By Mesbahi’s own admission, all his information about Lockerbie was second-hand. His accounts to the German police (documented in memos disclosed to the Abdelbaset’s lawyers pre-trial) were erratic. Some of his claims were unlikely, others patently nonsense. He claimed that the Iranian government initiated the operation and Iranian foreign minister Velajati held talks with Muammar Gaddafi, during which they’d agreed on a joint operation in which Iran would be responsible for the explosives and Libya for the electronics. There was no reason for Iran to rely on the Libyans to sort out the electronics, when they had plenty of other bomb makers at their disposal. He did not mention the PFLP-GC and instead suggested that the operation was not only commissioned by the Iranian government, but also largely undertaken by Iranian agents.

Bomb instructions

Abolghasem Mesbahi said that the technical instructions for the bomb came from the Abu Nidal Organisation (ANO). He initially claimed that it was assembled and loaded at Heathrow by Libyan agents who had access to the airport’s ‘secure area’ (by which, presumably, he meant 'airside'), but later claimed that it was assembled there by a ANO members. He also said that the bomb was activated by a chemical detonator, which again seems unlikely. He reported that the Iranians sent explosives to London after which the green light was given to the Libyans to deliver the electronic components. This, a source told him, was done by Abdelbaset al-Megrahi and Lamin Fhimah only days before the bombing. However, there is no evidence that they were in London at any point. It is clear that Abdelbaset was in Prague and Switzerland from 9th to 17th December and that he and Lamin were in Malta on the 20th and 21st.

A likely story

John Ashton suspects that Abolghasem Mesbahi stitched together a story that would implicate Iran, while accommodating the official 'Libya-did-it narrative'.

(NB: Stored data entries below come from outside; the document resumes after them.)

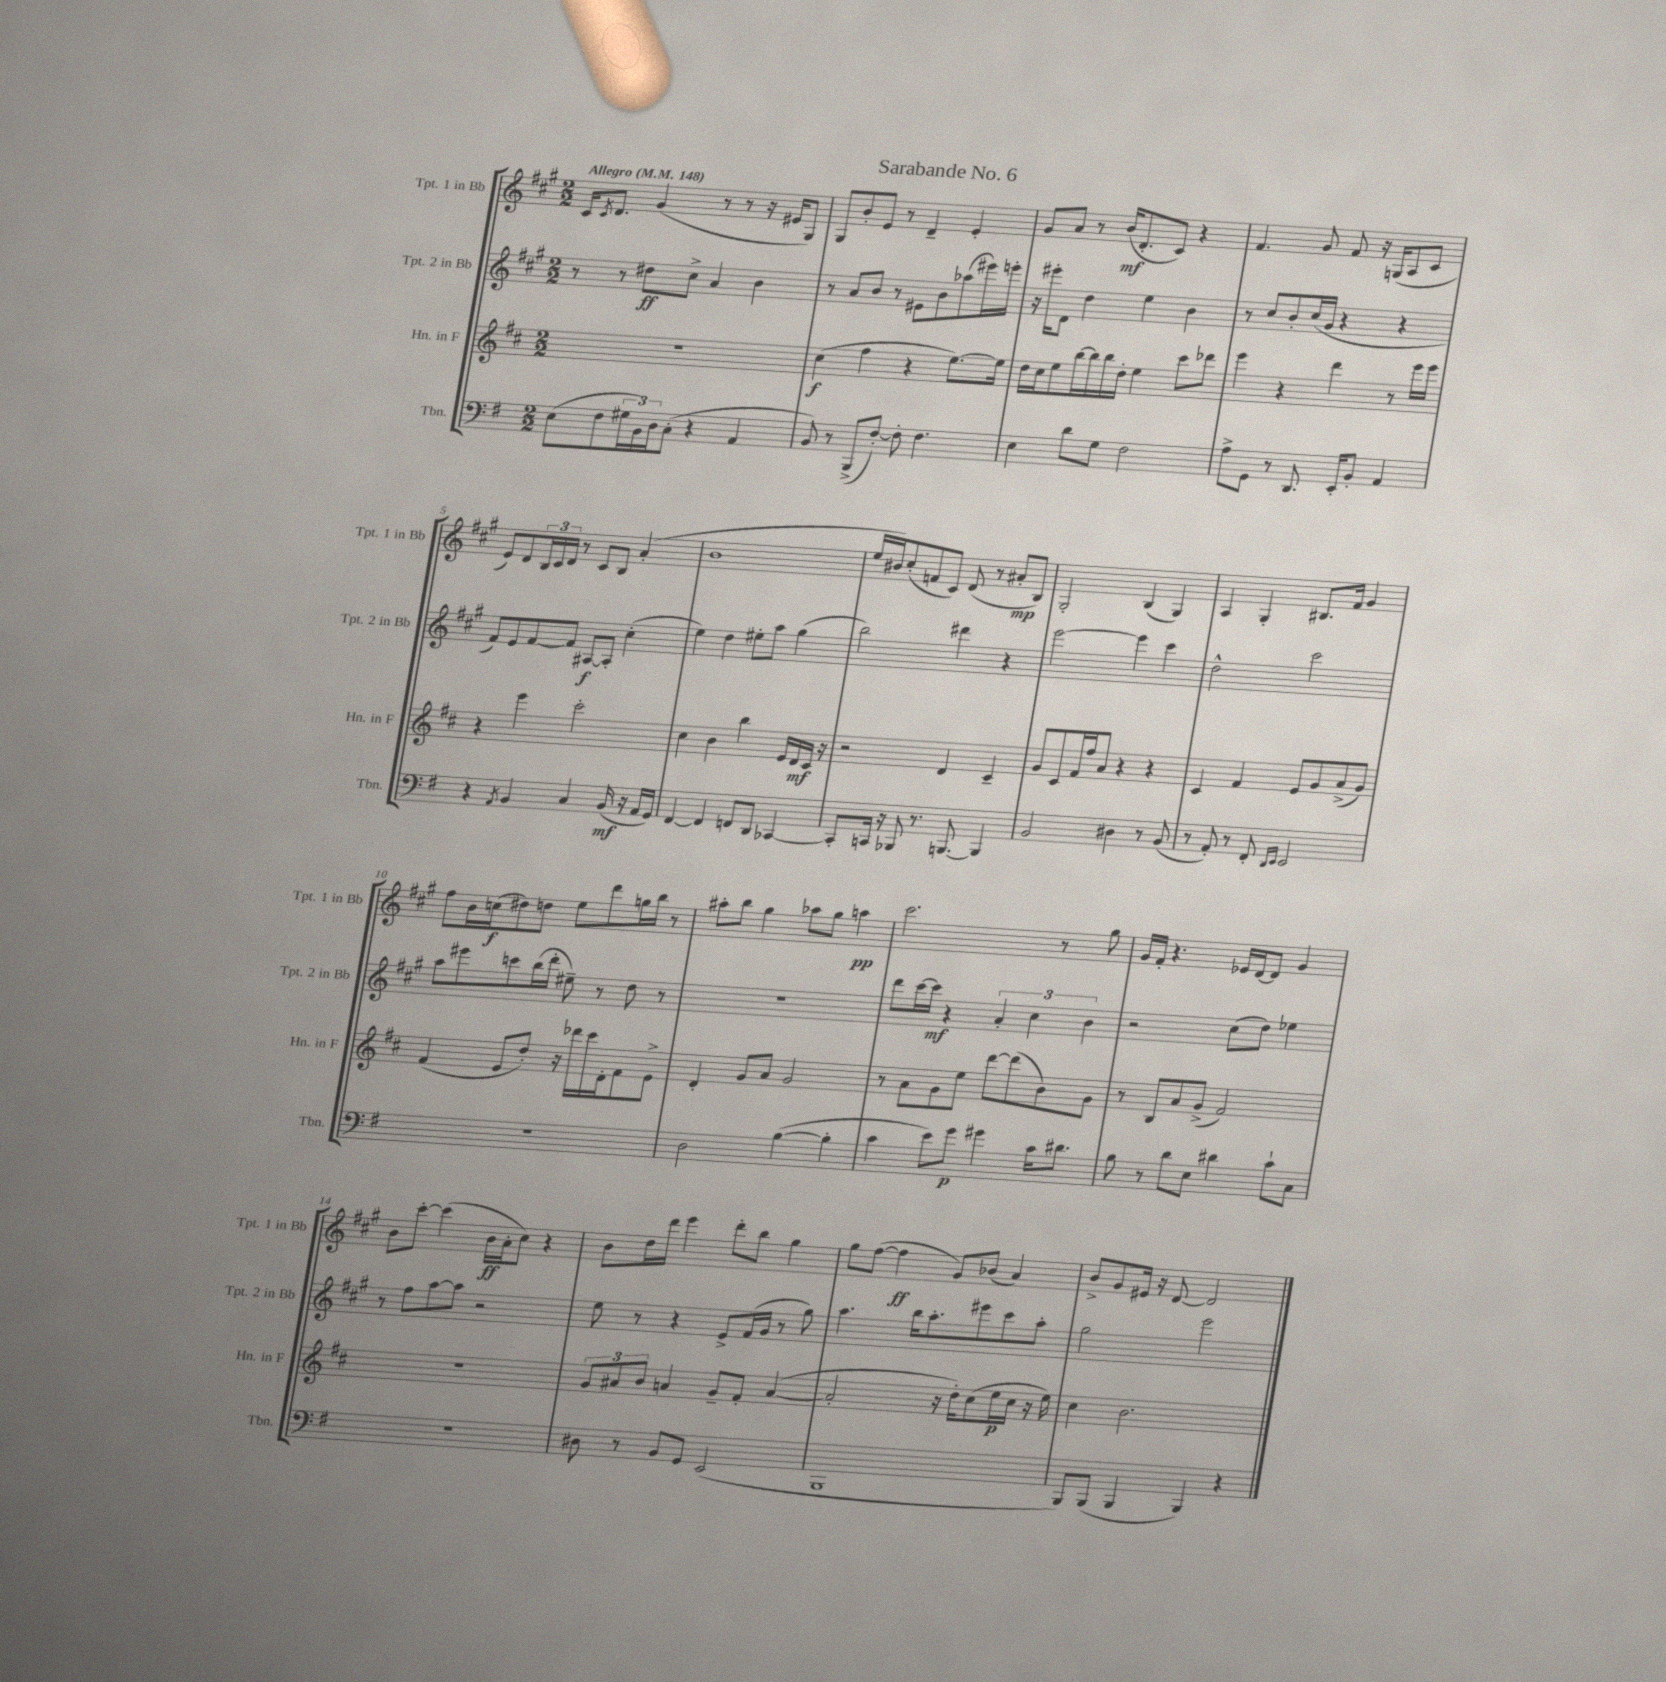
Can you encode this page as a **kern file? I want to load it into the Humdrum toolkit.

**kern	**kern	**kern	**kern
*staff4	*staff3	*staff2	*staff1
*clefF4	*clefG2	*clefG2	*clefG2
*k[f#]	*k[f#c#]	*k[f#c#g#]	*k[f#c#g#]
*M2/2	*M2/2	*M2/2	*M2/2
*MM148	*MM148	*MM148	*MM148
(8E	1r	8r	16c#
.	.	.	8qc#
.	.	.	8.d
8F#	.	8r	.
24G#	.	8dd#	(4g#
24BB)	.	.	.
24D	.	.	.
(8C'	.	8cc#^	.
4r	.	4a	8r
.	.	.	8r
4AA	.	4b	16r
.	.	.	16e#
.	.	.	8G#)
=	=	=	=
8BB)	(4cc#	8r	8G#
8r	.	8a	8b'
(8BBB^	4ff#	8b	8e
[8F#')	.	8r	8r
8F#']	4r	8e#	4d~
4.F#	.	8b	.
.	[8.ee)	(8aa-	4e'
.	.	16eee#)	.
.	16ee]	16eee'	.
=	=	=	=
4E	16dd	16r	8g#
.	16cc#	16eee#'	.
.	8ee	8d	8a
8d	[16bb	4dd	8r
.	16bb]	.	.
8G	16bb	.	(16b
.	16dd'	.	8.d'
2F#	4ee	4ee	.
.	.	.	8c#)
.	8ccc#	4b	4r
.	8ddd-	.	.
=	=	=	=
8A^	4eee	8r	4.f#
8GG	.	8cc#	.
8r	4r	8b'	.
8.DD	.	(16cc#	8g#
.	.	16g#	.
.	4ddd	4r	8f#
16EE'	.	.	.
8BB'	.	.	16r
.	.	.	(16G
4AA	8r	4r	8A
.	16eee	.	8c#
.	16eee	.	.
=	=	=	=
4r	4r	8f#)	8e)
.	.	8e	8d
8qAA	.	.	.
4BB	4eee	[8f#	24B
.	.	.	24c#
.	.	.	24d
.	.	8f#]	8r
4C	2ccc#'	[8A#	8c#
.	.	8A#']	8B
(16BB	.	(4cc#'	(4a'
16r	.	.	.
16AA	.	.	.
16GG)	.	.	.
=	=	=	=
[4FF#	4cc#	4ee)	1b
4FF#]	4b	4dd	.
8FF	4bb	8ee#'	.
8DD	.	8aa	.
[4CC-	16e	(4gg#	.
.	16d	.	.
.	16c#	.	.
.	16r	.	.
=	=	=	=
8CC-']	2r	2bb)	16ee
.	.	.	16b#)
16CC	.	.	(8cc#'
16r	.	.	.
8BBB-	.	.	8f
8.r	.	.	8c#)
.	4d	4ddd#	(8d
[8.BBB	.	.	.
.	.	.	8r
4BBB]	4c#~	4r	8a#'
.	.	.	8B)
=	=	=	=
2BB	8g	[2eee	2G#'
.	8c#	.	.
.	16f#	.	.
.	16ff#	.	.
.	8a	.	.
4D#	4r	4eee]	(4B
8r	4r	4ccc#	4G#)
(8BB	.	.	.
=	=	=	=
8r	4c#	2dd^^	4A
8AA')	.	.	.
8r	4f#	.	4G#'
8FF#'	.	.	.
16qqDD	.	.	.
16qqEE	.	.	.
2EE	8e	2ccc#	8.B#
.	8g	.	.
.	.	.	16f#
.	(8a^	.	4g#
.	8g)	.	.
=	=	=	=
1r	(4f#	8aa	8ff#
.	.	8eee#	16b
.	.	.	(16cc
.	8e	8ccc	8dd#)
.	8dd')	(16bb	8dd
.	.	16ddd'	.
.	16r	8ee#~)	8ee
.	16ddd-	.	.
.	16ccc#	8r	8ddd
.	16d'	.	.
.	8f#	8dd	16gg
.	.	.	16bb
.	8e^	8r	8r
=	=	=	=
2D	4d'	1r	8aa#'
.	.	.	8bb
.	8g	.	4gg#
.	8a	.	.
([4B	2g	.	8aa-
.	.	.	8gg#
4B']	.	.	4aa
=	=	=	=
4c	8r	8ddd	2.ccc#
.	8a	[16ccc#	.
.	.	16ccc#]	.
8e)	8g	4r	.
8g	8ee	.	.
4g#	[8ddd	6a'	.
.	(8ddd]	.	.
.	.	6cc#	.
16c	8b)	.	8r
8.d#	.	.	.
.	.	6b	.
.	8g	.	8gg#
=	=	=	=
8B	8r	2r	16g#
.	.	.	16f#'
8r	8B	.	4.r
8d	8a	.	.
8E	(8g^	.	.
4d#	2f#)	(8cc#	16e-
.	.	.	[16d
.	.	8dd)	8d]
8c`	.	4ee-	4g#
8C	.	.	.
=	=	=	=
1r	1r	8r	8b
.	.	8ff#	[8ccc#'
.	.	[8aa	(4ccc#]
.	.	8aa]	.
.	.	2r	16b
.	.	.	16a'
.	.	.	8cc#)
.	.	.	4r
=	=	=	=
8D#	12g	8ee	8b
.	12a#	.	.
8r	.	8r	16dd
.	12b	.	.
.	.	.	16ddd
8BB	4a	4r	4eee
8GG	.	.	.
(2EE	8g~	8e^	8ddd'
.	8f#'	(16f#	8bb
.	.	16g#	.
.	([4a	8r	4gg#
.	.	8gg#)	.
=	=	=	=
1BBB	2a']	4.aa	8gg#
.	.	.	([8ff#
.	.	.	4ff#]
.	.	16bb	.
.	.	8.aa'	.
.	16r	.	8g#)
.	16dd')	.	.
.	(8cc#	8eee#	(8b-
.	16ee	8ccc#	4a)
.	16cc#	.	.
.	16r	8aa'	.
.	16ee)	.	.
=	=	=	=
8BBB)	4cc#	2gg#	8b^
(8BBB	.	.	8g#
4BBB	2.b	.	16e#
.	.	.	16r
.	.	.	[8d
4BBB)	.	2eee	2d]
4r	.	.	.
==	==	==	==
*-	*-	*-	*-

Another disappointing aspect of the programme was the prominence it gave to the claims of the Operation Bird reports, about which I have written previously (here and here). Some of the reports’ key allegations are, in my view, unlikely, in particular the claim that the PFLP-GC’s German ringleader, Hafez Dalkamoni, attended a crucial planning meeting in Malta in October 1988. This claim is contradicted by documentary and witness evidence gathered by the BKA, which is far stronger than the evidence that the programme presented to corroborate the claim (essentially, a 1989 Maltese newspaper article).

Al Jazeera was on more solid ground when the film presented US Defense Intelligence Agency reports from 1989 and 1990, which implicated the PFLP-GC and Iran in the attack. Unfortunately, it implied that the reports were secret and stated that they would have been used at Abdelbaset’s second appeal. Neither suggestion was true: the reports had no role in the appeal and are available online having been declassified many years ago.

Misleading claims

There were other exaggerated and misleading claims, according to John Ashton. For example, the commentary stated "this programme has learned" that Tony Gauci had picked out a photo of Mohamed Abu Talb before his partial identification of Abdelbaset. In fact it is well known that, when shown a photo of Abu Talb by the police in October 1989, Gauci said that he resembled the clothes purchaser. The programme also stated that the Toshiba radio-cassette player that housed the Lockerbie bomb was of the same type as the one seized by the BKA during the "Autumn Leaves" raids, but in fact it was substantially different.

On the plus side, the film contained powerful interviews with former CIA investigator Robert Baer, researcher and campaigner Morag Kerr and, surprisingly, the former Times political editor Robin Oakley. Overall, though, it was a wasted opportunity.[3]